There are many tools designed to help figure out both how programs work and what is wrong when they do not work. You will find the following tools (and hints on how to use them) useful in analyzing your runes.

gdb

To avoid accidentally triggering the protections, becoming ensnared, and temporarily losing your executable1, you must learn how to use a debugger to single-step through the assembly code, inspect state of register and memory, and use breakpoints. We will learn these techniques in lab. One of the nice side effects of this assignment is that you will become skilled at reasoning about the the execution of programs and using a debugger. These are crucial skills that will pay big dividends in the future.

Our key tool is gdb, the GNU Debugger. To run the executable using your incantations.txt under gdb, invoke gdb on the executable alone, then when using the run command inside gdb (or abbreviated to r), give the command-line arguments there:

$ gdb runes
... startup messages from gdb...
(gdb) run incantations.txt

Hint: break trip_alarm will save you time!

Documentation and quick reference for gdb:

objdump and strings

objdump -t runes: This will print out the executable’s symbol table. The symbol table includes the names of all functions and global variables in the executable, the names of all the functions the executable calls, and their addresses. You may learn something by looking at the function names!

objdump -d runes: Use this to disassemble all of the code in the executable. You can also just look at individual functions. Reading the assembler code can tell you how the executable works. Although objdump -d gives you a lot of information, it does not tell you the whole story. Calls to system-level functions may look cryptic. For example, a call to sscanf might appear as:

8048c36: e8 99 fc ff ff call 80488d4 <_init+0x1a0>

To determine that the call was to sscanf, you would need to disassemble within gdb.3

strings -t x runes: This utility will display the printable strings in your executable and their offset within the executable.

Looking for a particular tool? How about documentation? Do not forget, the commands apropos and man are your friends. In particular, man ascii is very useful. If you get stumped, come to office hours or feel free to post questions to the course’s Google group.

x86 Resources

CSAPP Chapter 3 is an excellent resource for understanding x86-64 assembly and machine code. There are several online references as well:

Note that there are two common x86 assembly code syntaxes: Intel and AT&T (we use the latter). CSAPP (p. 177) and Wikipedia describe the differences (including switched operand order).

Grading

The assignment is graded from a maximum of 100 points.
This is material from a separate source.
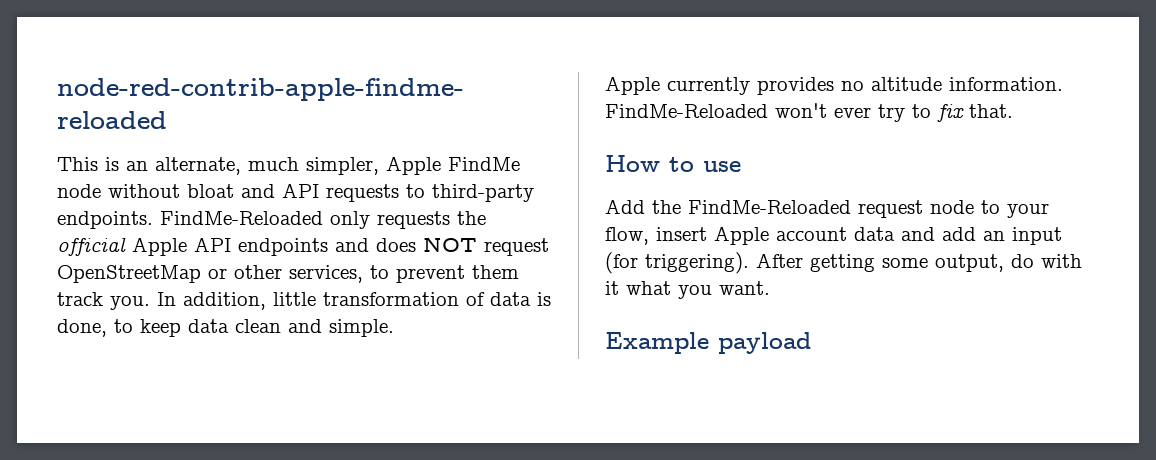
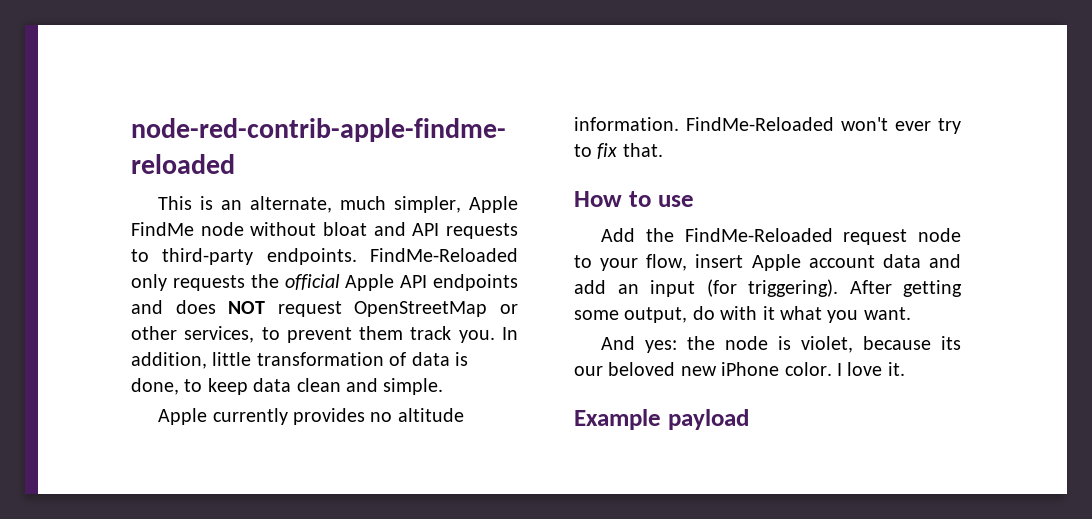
(770, 288) none -> [601,336,961,353] [574,362,905,376] // And yes: the node is violet, because its our beloved new iPhone color. I love it.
You may receive up to 85 points for disarming phases:

  • Phase 1: 15 points
  • Phase 2: 15 points
  • Phase 3: 15 points
  • Phase 4: 15 points
  • Phase 5: 15 points
  • Phase 6: 10 points

You may receive up to 15 points for descriptions:

  • We will grade descriptions of one or two phases (chosen randomly), by the criteria above.

If a secret phase exists and you disarm it, you will receive a number of extra points that will become non-secret only if you disarm the hypothetical secret phase…

  1. Thanks to version control, it will be recoverable. 2

  2. If you can do this assignment all in one sitting, come chat. We need to find you a challenge.